イストリアの他にも何名かボートに乗っていた人間が、シャインの体をつかみボートの中へひきずりこむ。
「櫂を漕げ! 急げ。船が沈む時の渦に巻き込まれるぞ!」
水兵達に命じるイストリアの力強い声を聞きながら、シャインは喘ぎつつ、ゆっくりと顔を上げた。白い煙を上げて炎上するファスガード号の、凄惨な姿がそこにあった。
シャインの見ているまさにその時、彼女のメインマストが上方から崩れ落ちていき、船体が右舷側にどっと傾いて、甲板がみるみる海面に沈んでいく。

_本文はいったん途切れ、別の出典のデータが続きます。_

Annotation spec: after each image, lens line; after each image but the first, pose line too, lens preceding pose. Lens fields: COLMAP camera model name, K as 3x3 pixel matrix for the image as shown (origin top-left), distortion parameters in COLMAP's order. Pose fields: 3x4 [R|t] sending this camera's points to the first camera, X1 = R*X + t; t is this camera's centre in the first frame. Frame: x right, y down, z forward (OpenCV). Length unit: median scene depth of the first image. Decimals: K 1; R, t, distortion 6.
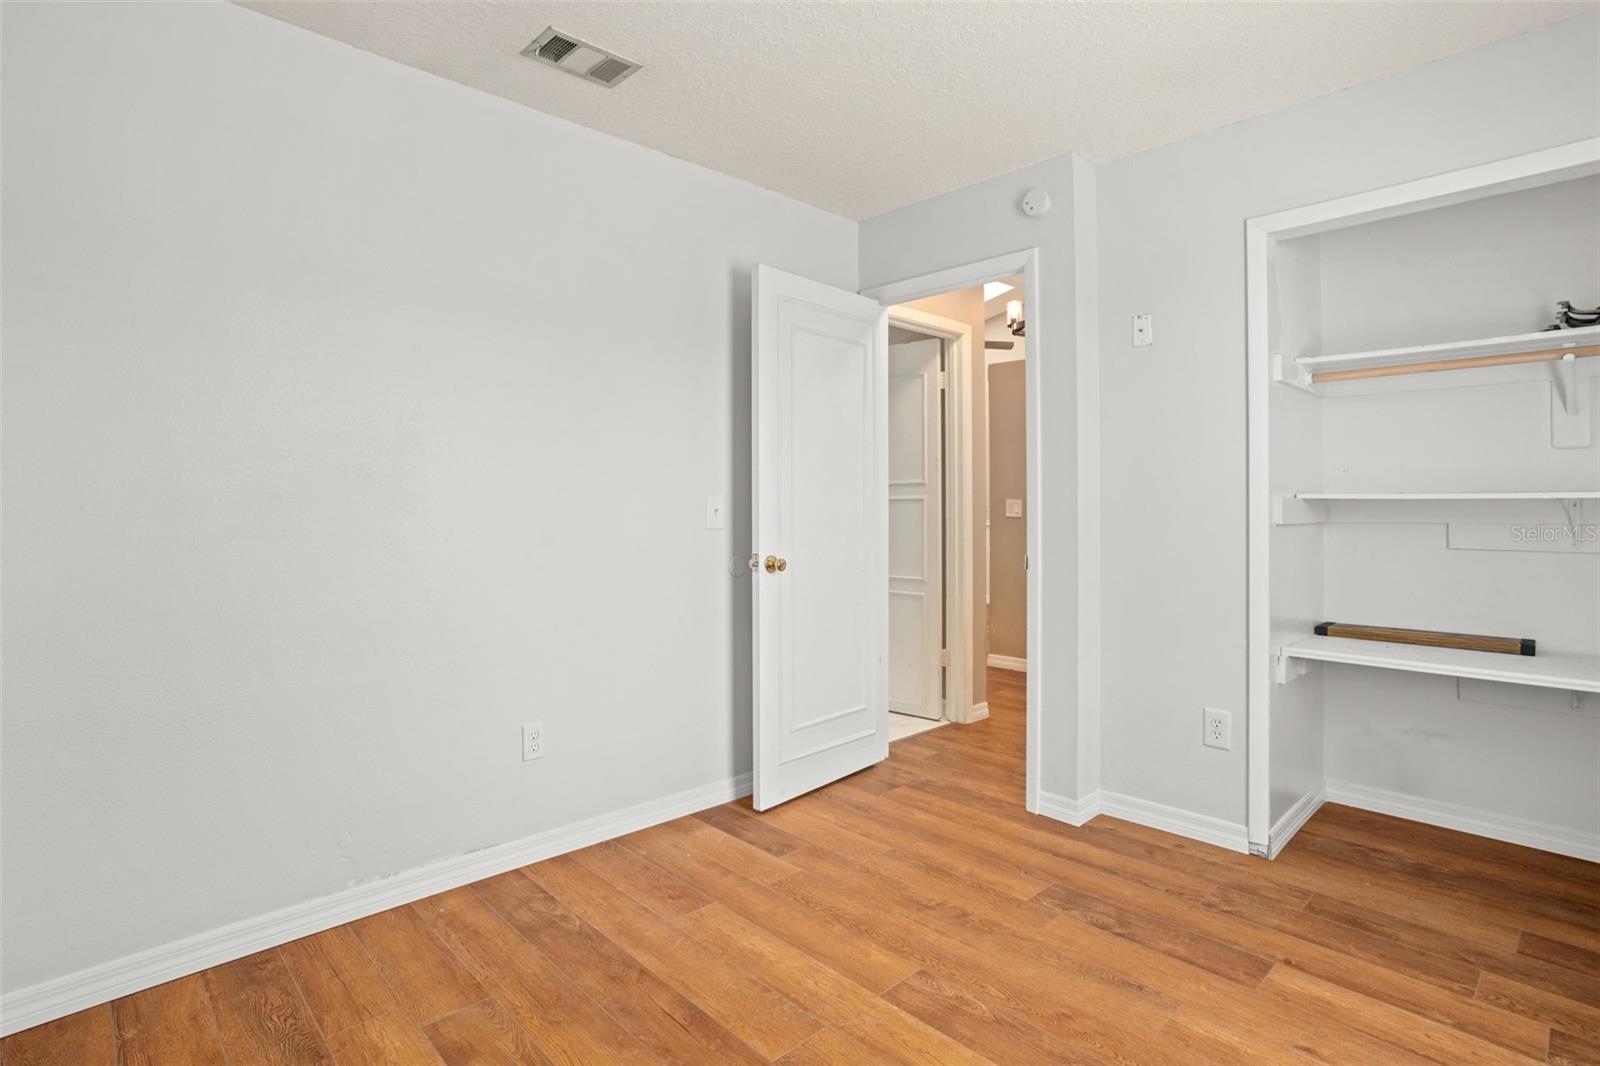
lens RADIAL K [[784.5, 0, 803.3], [0, 784.5, 520.1], [0, 0, 1]] dist [-0.056636, 0.028809]
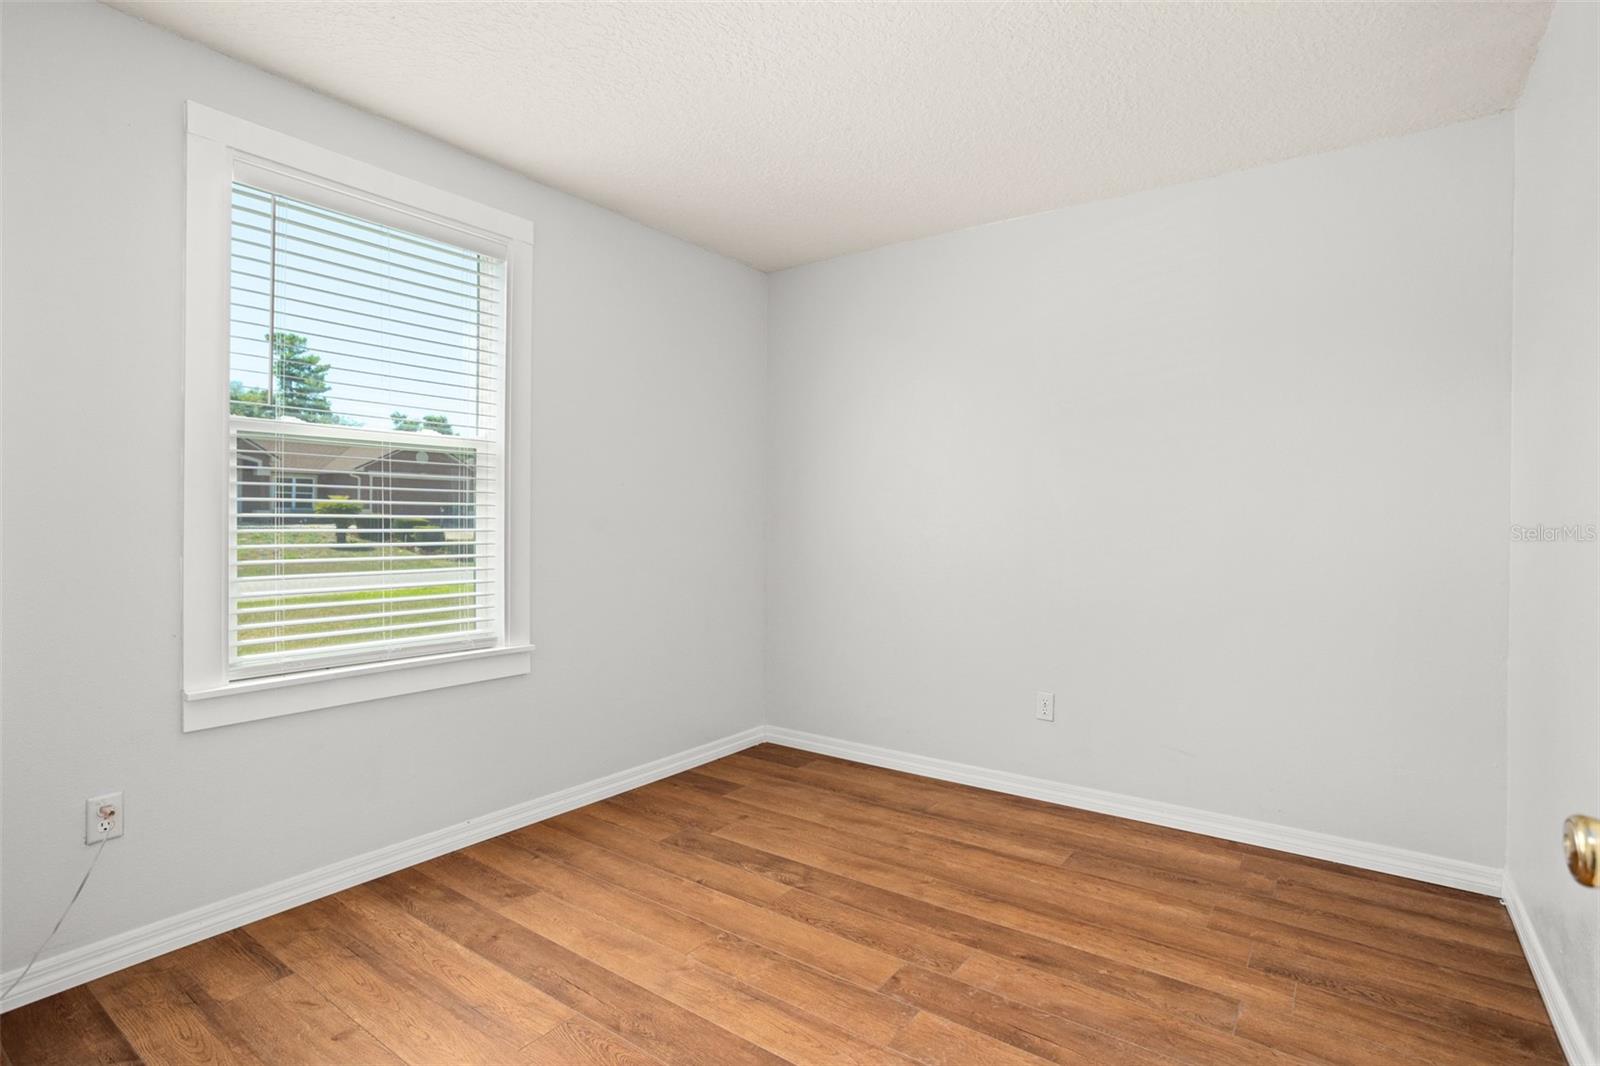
lens RADIAL K [[784.5, 0, 797.7], [0, 784.5, 528.2], [0, 0, 1]] dist [-0.056636, 0.028809]
pose [[-0.982911, -0.005413, -0.184002, 0.332929], [-0.011233, 0.999469, 0.030603, -0.040170], [0.183738, 0.032147, -0.982449, 1.952569]]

ボートの櫂を漕ぐ手を思わず止めて、その場にいた水兵達がどよめきとも、感嘆の声を次々に漏らす。
彼等と同じように沈んでいくファスガード号を見つめていたイストリアは、失意を大きく表しながら、それでいて彼女を讃えるように呟いた。
「いい船だった。まるで、あんたが逃げるまで、沈まないようにこらえていたみたいだった……」
「ええ」
シャインは短く返事をした。
沈みゆくファスガード号の甲板に、白い人影が見えたような気がした。
「彼女は……できるだけ長く浮いていられるよう、がんばると言った……」
もぞもぞと身じろぎする音と共に、大柄なイストリアが振り向いた。
「“船”が、がんばるなんて……言えるわけないのにね」
シャインはうつむいて、濡れた体の震えを止めようと両手で肩を抱いた。